GM1 Oligosaccharide Efficacy in Parkinson's Disease: Protection against MPTP

Abstract

Past evidence has shown that the exogenous administration of GM1 ganglioside slowed neuronal death in preclinical models of Parkinson's disease, a neurodegenerative disorder characterized by the progressive loss of dopamine-producing neurons: however, the physical and chemical properties of GM1 (i.e., amphiphilicity) limited its clinical application, as the crossing of the blood-brain barrier is denied. Recently, we demonstrated that the GM1 oligosaccharide head group (GM1-OS) is the GM1 bioactive portion that, interacting with the TrkA-NGF complex at the membrane surface, promotes the activation of a multivariate network of intracellular events regulating neuronal differentiation, protection, and reparation. Here, we evaluated the GM1-OS neuroprotective potential against the Parkinson's disease-linked neurotoxin MPTP, which destroys dopaminergic neurons by affecting mitochondrial bioenergetics and causing ROS overproduction. In dopaminergic and glutamatergic primary cultures, GM1-OS administration significantly increased neuronal survival, preserved neurite network, and reduced mitochondrial ROS production enhancing the mTOR/Akt/GSK3β pathway. These data highlight the neuroprotective efficacy of GM1-OS in parkinsonian models through the implementation of mitochondrial function and reduction in oxidative stress.

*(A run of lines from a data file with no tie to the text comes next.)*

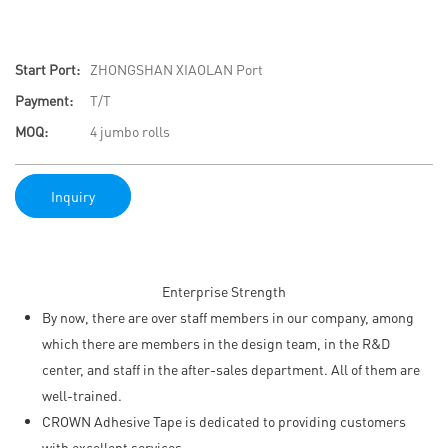
Start Port:
ZHONGSHAN XIAOLAN Port
Payment:
T/T
MOQ:
4 jumbo rolls
Inquiry
Enterprise Strength
By now, there are over staff members in our company, among
which there are members in the design team, in the R&D
center, and staff in the after-sales department. All of them are
well-trained.
CROWN Adhesive Tape is dedicated to providing customers
with excellent services.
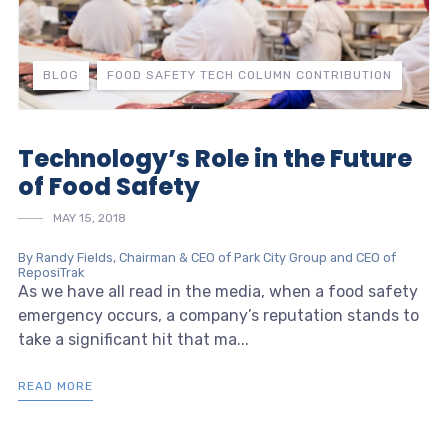
BLOG
FOOD SAFETY TECH COLUMN CONTRIBUTION
Technology’s Role in the Future
of Food Safety
MAY 15, 2018
By Randy Fields, Chairman & CEO of Park City Group and CEO of
ReposiTrak
As we have all read in the media, when a food safety
emergency occurs, a company’s reputation stands to
take a significant hit that ma...
READ MORE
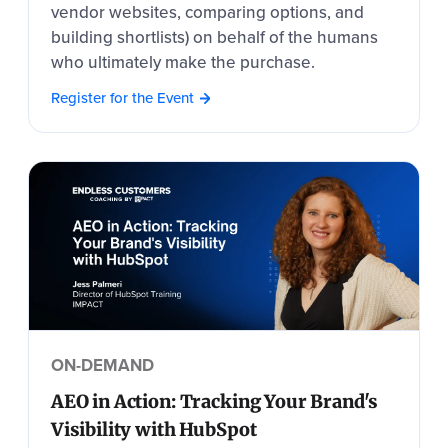
vendor websites, comparing options, and
building shortlists) on behalf of the humans
who ultimately make the purchase.
Register for the Event
ON-DEMAND
AEO in Action: Tracking Your Brand's
Visibility with HubSpot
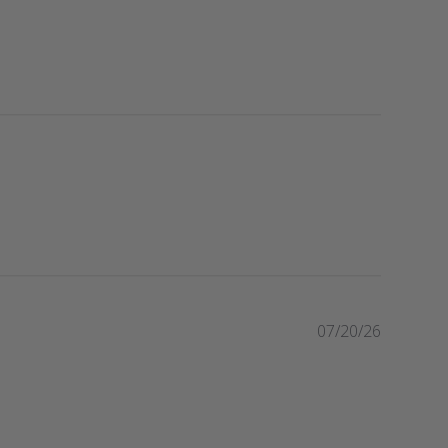
P
07/20/26
u
b
l
i
s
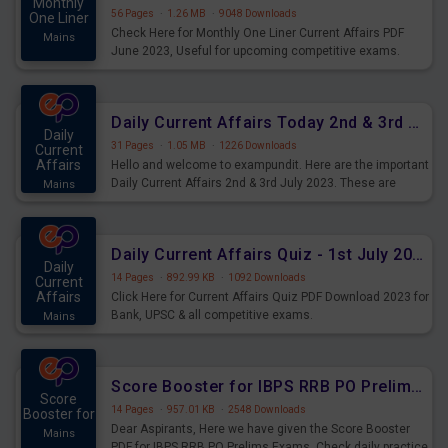
Monthly
56 Pages
·
1.26 MB
·
9048 Downloads
One Liner
Check Here for Monthly One Liner Current Affairs PDF
Mains
June 2023, Useful for upcoming competitive exams.
Complete Current Revision PDF.
Daily Current Affairs Today 2nd & 3rd July 2023 PDF Download
Daily
31 Pages
·
1.05 MB
·
1226 Downloads
Current
Affairs
Hello and welcome to exampundit. Here are the important
Daily Current Affairs 2nd & 3rd July 2023. These are
Mains
important for the upcoming 2023 Exams. Candidates who
were preparing for the examination can use these current
affairs and also you can download the same as PDF.
Daily Current Affairs Quiz - 1st July 2023 PDF Download
Daily
14 Pages
·
892.99 KB
·
1092 Downloads
Current
Affairs
Click Here for Current Affairs Quiz PDF Download 2023 for
Bank, UPSC & all competitive exams.
Mains
Score Booster for IBPS RRB PO Prelims Exams Day 7
Score
14 Pages
·
957.01 KB
·
2548 Downloads
Booster for
Dear Aspirants, Here we have given the Score Booster
Mains
PDF for IBPS RRB PO Prelims Exams. Check daily practice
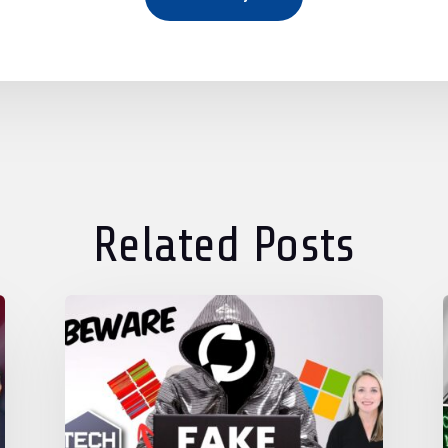
Related Posts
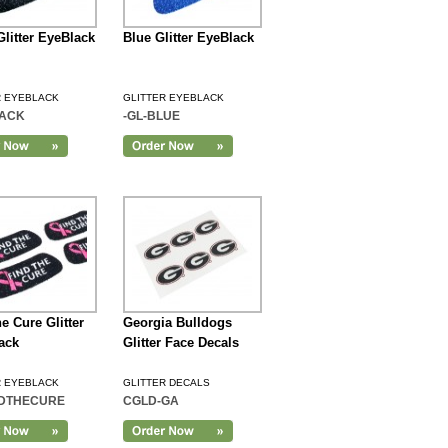
Glitter EyeBlack
Blue Glitter EyeBlack
R EYEBLACK
GLITTER EYEBLACK
LACK
-GL-BLUE
e Cure Glitter
Georgia Bulldogs
ack
Glitter Face Decals
R EYEBLACK
GLITTER DECALS
NDTHECURE
CGLD-GA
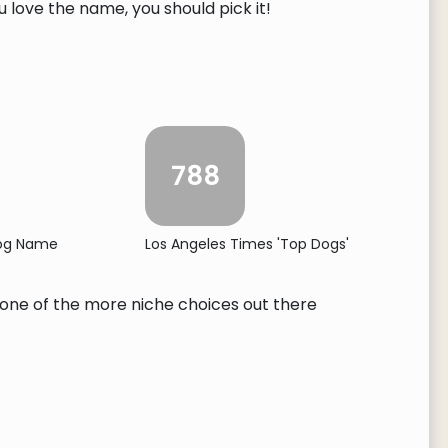
ou love the name, you should pick it!
788
Dog Name
Los Angeles Times 'Top Dogs'
's one of the more niche choices out there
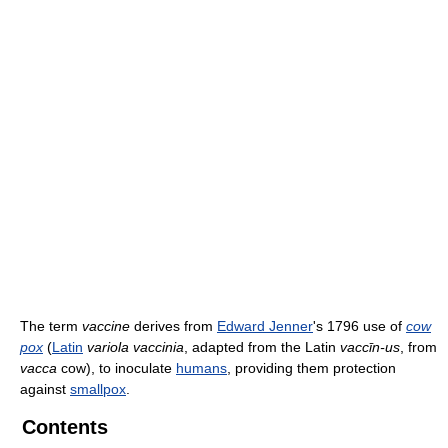
The term
vaccine
derives from
Edward Jenner
's 1796 use of
cow
pox
(
Latin
variola vaccinia
, adapted from the Latin
vaccīn-us
, from
vacca
cow), to inoculate
humans
, providing them protection
against
smallpox
.
Contents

Keywords: GM1 ganglioside; GM1 oligosaccharide; MPTP; Parkinson’s disease; neuroprotection; plasma membrane signaling.

Figure 1

Neuroprotective effects of GM1-OS in primary cultures of rat DA neurons injured with MPP⁺. On day 6 of culture, primary DA neurons were pre-incubated with GM1-OS (100 μM) for 1 h, before MPP⁺ exposure. Next, MPP⁺ (4 µM) was added to the culture medium. After 48 h, TH immunofluorescence was performed as described in the methods section. (a) Representative immunofluorescence images of TH-positive neurons (10X magnifications); (b) number of TH-positive neurons expressed as fold change over untreated control (CTRL) cells, as read-out of DA neuron survival; (c) length of TH-positive neurites in µm, expressed as fold change over untreated CTRL cells, for neurite network of DA neurons. All values are expressed as mean ± SEM (n = 6, **** p < 0.0001; *** p < 0.001; ** p < 0.01; One-way ANOVA followed by Tukey’s multiple comparisons test).

Figure 2

GM1-OS protected mouse CGNs injured with MPP⁺. On day 14 of culture, primary CGNs were pre-incubated with GM1-OS (100 μM) or water (CTRL) for 1 h before MPP⁺ exposure. Next, MPP⁺ (50 µM) or water was added to the culture medium for 24 h. (a) Phase contrast images of CGNs (20X magnification). Images are representative of four independent experiments (n = 4); (b) Viability assays: on the left LDH release, on the right MTT assay. All values are expressed as mean ± SEM (n = 4 independent experiments. *** p = 0.0005, **** p < 0.0001, one-way ANOVA followed by Tukey’s multiple comparisons test).

Figure 3

GM1-OS modulation of mTOR/Akt/GSK-3β pathway. WB of factors sustaining cell survival after 6 h and 24 h of MPP⁺ exposure: mTOR^P-Ser2448, AKT^P-Ser473, GSK3β^P-Ser9, and respective total proteins. Top: WB representative images; bottom: semiquantitative analysis of WB bands represented as fold change over CTRL. All values are expressed as mean ± SEM (n = 4 independent experiments. *** p = 0.0002, **** p < 0.0001, one-way ANOVA followed by Tukey’s multiple comparisons test).

Figure 4

GM1-OS counteracted mitochondrial O₂^•− increase induced by MPP⁺. On day 14 of culture, primary CGNs were pre-incubated with GM1-OS (100 μM) or water (CTRL) for 1 h before MPP⁺ exposure. Next, MPP⁺ (50 µM) or water was added to the culture and mitochondrial O₂^•− was evaluated by MitoSOX Red reagent. (a) Representative fluorescence images of CGNs after 1 h (top) or 6 h (bottom) of MPP⁺ administration (40× magnification). For each condition the small quadrants show single channel images with MitoSOX in red and Nuclei in blue and the big quadrant is the overlayed image (Scale bar: 50 µm); (b) quantification of the MitoSOX Red signal over nuclei number. All values are expressed as mean ± SEM (n = 3 independent experiments. * p < 0.01, *** p = 0.0006 **** p < 0.0001, one-way ANOVA followed by Tukey’s multiple comparisons test).